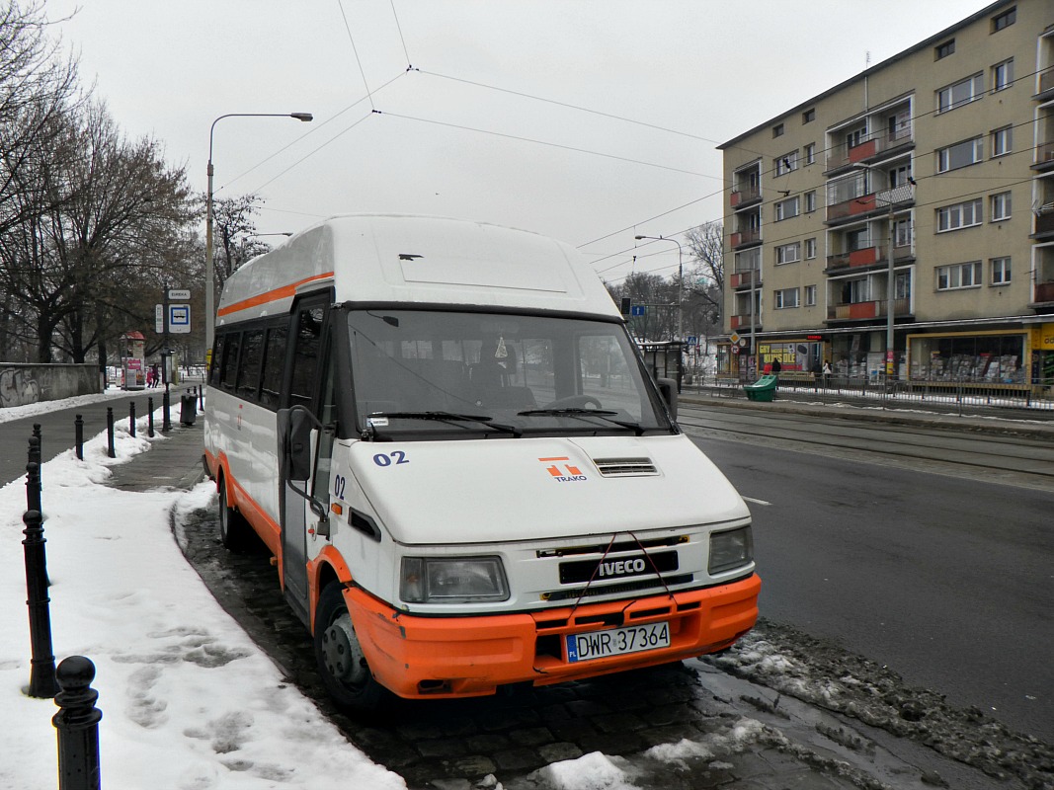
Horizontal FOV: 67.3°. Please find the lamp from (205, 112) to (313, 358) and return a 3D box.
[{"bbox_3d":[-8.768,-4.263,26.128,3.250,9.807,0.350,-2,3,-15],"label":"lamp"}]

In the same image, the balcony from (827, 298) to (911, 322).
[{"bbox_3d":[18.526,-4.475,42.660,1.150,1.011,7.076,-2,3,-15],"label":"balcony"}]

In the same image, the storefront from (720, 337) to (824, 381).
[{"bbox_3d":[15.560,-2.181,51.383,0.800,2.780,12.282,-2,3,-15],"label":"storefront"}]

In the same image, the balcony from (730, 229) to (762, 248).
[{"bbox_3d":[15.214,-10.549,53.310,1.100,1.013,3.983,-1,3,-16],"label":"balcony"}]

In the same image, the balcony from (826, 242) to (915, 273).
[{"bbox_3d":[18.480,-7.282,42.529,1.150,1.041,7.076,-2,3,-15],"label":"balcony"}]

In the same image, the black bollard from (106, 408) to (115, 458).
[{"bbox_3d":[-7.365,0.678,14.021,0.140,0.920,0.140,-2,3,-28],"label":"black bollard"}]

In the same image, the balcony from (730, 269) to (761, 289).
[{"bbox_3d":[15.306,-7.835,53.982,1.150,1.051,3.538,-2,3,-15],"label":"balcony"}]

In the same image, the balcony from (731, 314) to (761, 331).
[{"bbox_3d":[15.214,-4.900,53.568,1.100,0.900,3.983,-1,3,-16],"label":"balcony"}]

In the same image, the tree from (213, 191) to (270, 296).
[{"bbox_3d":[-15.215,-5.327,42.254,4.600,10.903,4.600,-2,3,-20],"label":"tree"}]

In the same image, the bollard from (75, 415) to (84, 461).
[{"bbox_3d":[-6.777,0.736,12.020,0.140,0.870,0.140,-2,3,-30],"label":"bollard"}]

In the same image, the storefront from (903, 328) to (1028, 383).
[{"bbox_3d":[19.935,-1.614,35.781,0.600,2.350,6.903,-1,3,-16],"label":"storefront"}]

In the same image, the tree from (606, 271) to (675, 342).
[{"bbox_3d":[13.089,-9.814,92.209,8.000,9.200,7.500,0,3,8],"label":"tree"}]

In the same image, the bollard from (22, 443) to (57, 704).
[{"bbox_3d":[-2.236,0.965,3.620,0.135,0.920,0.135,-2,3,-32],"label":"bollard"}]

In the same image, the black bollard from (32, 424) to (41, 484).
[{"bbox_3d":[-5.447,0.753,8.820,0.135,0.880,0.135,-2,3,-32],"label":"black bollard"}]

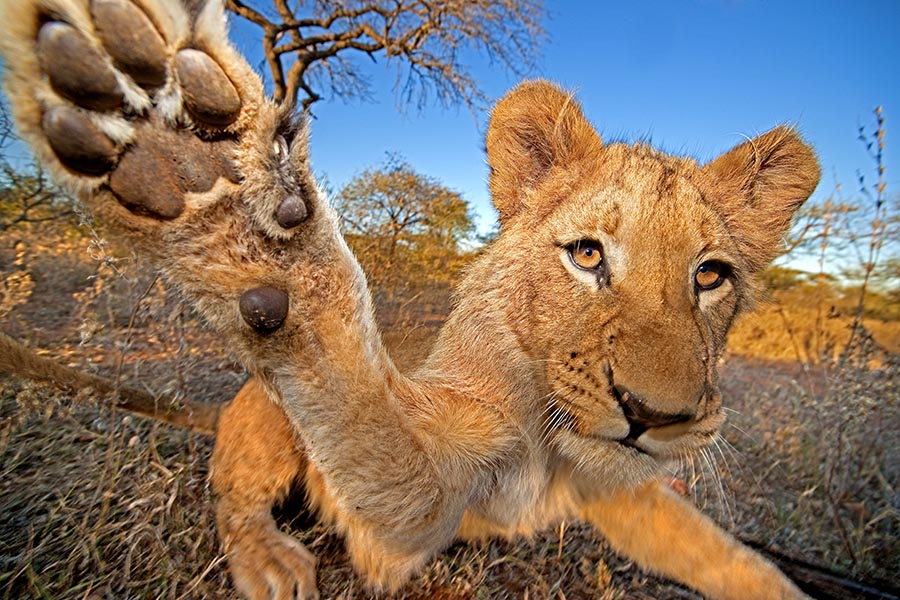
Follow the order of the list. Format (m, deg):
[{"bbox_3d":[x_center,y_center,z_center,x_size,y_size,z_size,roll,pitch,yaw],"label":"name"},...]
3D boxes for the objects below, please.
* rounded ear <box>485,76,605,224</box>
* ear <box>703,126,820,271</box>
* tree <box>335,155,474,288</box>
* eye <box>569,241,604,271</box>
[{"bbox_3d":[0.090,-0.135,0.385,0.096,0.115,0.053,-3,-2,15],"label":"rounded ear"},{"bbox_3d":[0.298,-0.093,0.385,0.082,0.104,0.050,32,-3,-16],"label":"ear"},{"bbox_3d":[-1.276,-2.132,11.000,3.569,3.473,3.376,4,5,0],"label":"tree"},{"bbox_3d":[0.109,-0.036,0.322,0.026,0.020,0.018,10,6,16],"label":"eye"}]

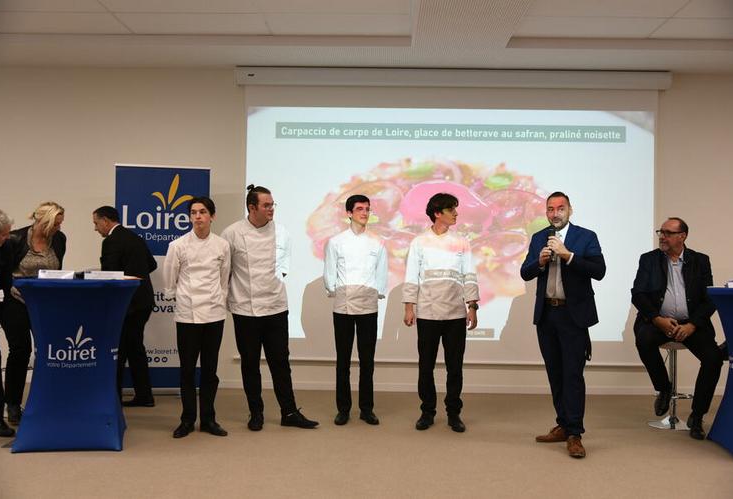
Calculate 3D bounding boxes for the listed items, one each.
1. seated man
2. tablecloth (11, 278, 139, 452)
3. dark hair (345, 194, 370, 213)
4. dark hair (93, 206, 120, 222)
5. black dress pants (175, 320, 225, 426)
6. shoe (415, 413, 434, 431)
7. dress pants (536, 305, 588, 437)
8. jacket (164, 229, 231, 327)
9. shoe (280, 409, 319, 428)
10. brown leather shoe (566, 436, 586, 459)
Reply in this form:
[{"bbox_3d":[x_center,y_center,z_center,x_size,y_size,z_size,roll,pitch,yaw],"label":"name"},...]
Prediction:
◇ ◇ ◇ ◇
• INSTRUCTIONS TO FOLLOW:
Reproduce every entry exactly, but omit each picture.

• FINISHED TASK:
Horizontal FOV: 67.3°. Please find the lamp from (205, 112) to (313, 358) and return a 3D box.
[{"bbox_3d":[-8.768,-4.263,26.128,3.250,9.807,0.350,-2,3,-15],"label":"lamp"}]

In the same image, the balcony from (827, 298) to (911, 322).
[{"bbox_3d":[18.526,-4.475,42.660,1.150,1.011,7.076,-2,3,-15],"label":"balcony"}]

In the same image, the storefront from (720, 337) to (824, 381).
[{"bbox_3d":[15.560,-2.181,51.383,0.800,2.780,12.282,-2,3,-15],"label":"storefront"}]

In the same image, the balcony from (730, 229) to (762, 248).
[{"bbox_3d":[15.214,-10.549,53.310,1.100,1.013,3.983,-1,3,-16],"label":"balcony"}]

In the same image, the balcony from (826, 242) to (915, 273).
[{"bbox_3d":[18.480,-7.282,42.529,1.150,1.041,7.076,-2,3,-15],"label":"balcony"}]

In the same image, the black bollard from (106, 408) to (115, 458).
[{"bbox_3d":[-7.365,0.678,14.021,0.140,0.920,0.140,-2,3,-28],"label":"black bollard"}]

In the same image, the balcony from (730, 269) to (761, 289).
[{"bbox_3d":[15.306,-7.835,53.982,1.150,1.051,3.538,-2,3,-15],"label":"balcony"}]

In the same image, the balcony from (731, 314) to (761, 331).
[{"bbox_3d":[15.214,-4.900,53.568,1.100,0.900,3.983,-1,3,-16],"label":"balcony"}]

In the same image, the tree from (213, 191) to (270, 296).
[{"bbox_3d":[-15.215,-5.327,42.254,4.600,10.903,4.600,-2,3,-20],"label":"tree"}]

In the same image, the bollard from (75, 415) to (84, 461).
[{"bbox_3d":[-6.777,0.736,12.020,0.140,0.870,0.140,-2,3,-30],"label":"bollard"}]

In the same image, the storefront from (903, 328) to (1028, 383).
[{"bbox_3d":[19.935,-1.614,35.781,0.600,2.350,6.903,-1,3,-16],"label":"storefront"}]

In the same image, the tree from (606, 271) to (675, 342).
[{"bbox_3d":[13.089,-9.814,92.209,8.000,9.200,7.500,0,3,8],"label":"tree"}]

In the same image, the bollard from (22, 443) to (57, 704).
[{"bbox_3d":[-2.236,0.965,3.620,0.135,0.920,0.135,-2,3,-32],"label":"bollard"}]

In the same image, the black bollard from (32, 424) to (41, 484).
[{"bbox_3d":[-5.447,0.753,8.820,0.135,0.880,0.135,-2,3,-32],"label":"black bollard"}]

Follow the order of the list. Format (m, deg):
[{"bbox_3d":[x_center,y_center,z_center,x_size,y_size,z_size,roll,pitch,yaw],"label":"name"},...]
3D boxes for the objects below, please.
* rounded ear <box>485,76,605,224</box>
* ear <box>703,126,820,271</box>
* tree <box>335,155,474,288</box>
* eye <box>569,241,604,271</box>
[{"bbox_3d":[0.090,-0.135,0.385,0.096,0.115,0.053,-3,-2,15],"label":"rounded ear"},{"bbox_3d":[0.298,-0.093,0.385,0.082,0.104,0.050,32,-3,-16],"label":"ear"},{"bbox_3d":[-1.276,-2.132,11.000,3.569,3.473,3.376,4,5,0],"label":"tree"},{"bbox_3d":[0.109,-0.036,0.322,0.026,0.020,0.018,10,6,16],"label":"eye"}]

Calculate 3D bounding boxes for the listed items, one each.
1. seated man
2. tablecloth (11, 278, 139, 452)
3. dark hair (345, 194, 370, 213)
4. dark hair (93, 206, 120, 222)
5. black dress pants (175, 320, 225, 426)
6. shoe (415, 413, 434, 431)
7. dress pants (536, 305, 588, 437)
8. jacket (164, 229, 231, 327)
9. shoe (280, 409, 319, 428)
10. brown leather shoe (566, 436, 586, 459)
Reply in this form:
[{"bbox_3d":[x_center,y_center,z_center,x_size,y_size,z_size,roll,pitch,yaw],"label":"name"},...]
Prediction:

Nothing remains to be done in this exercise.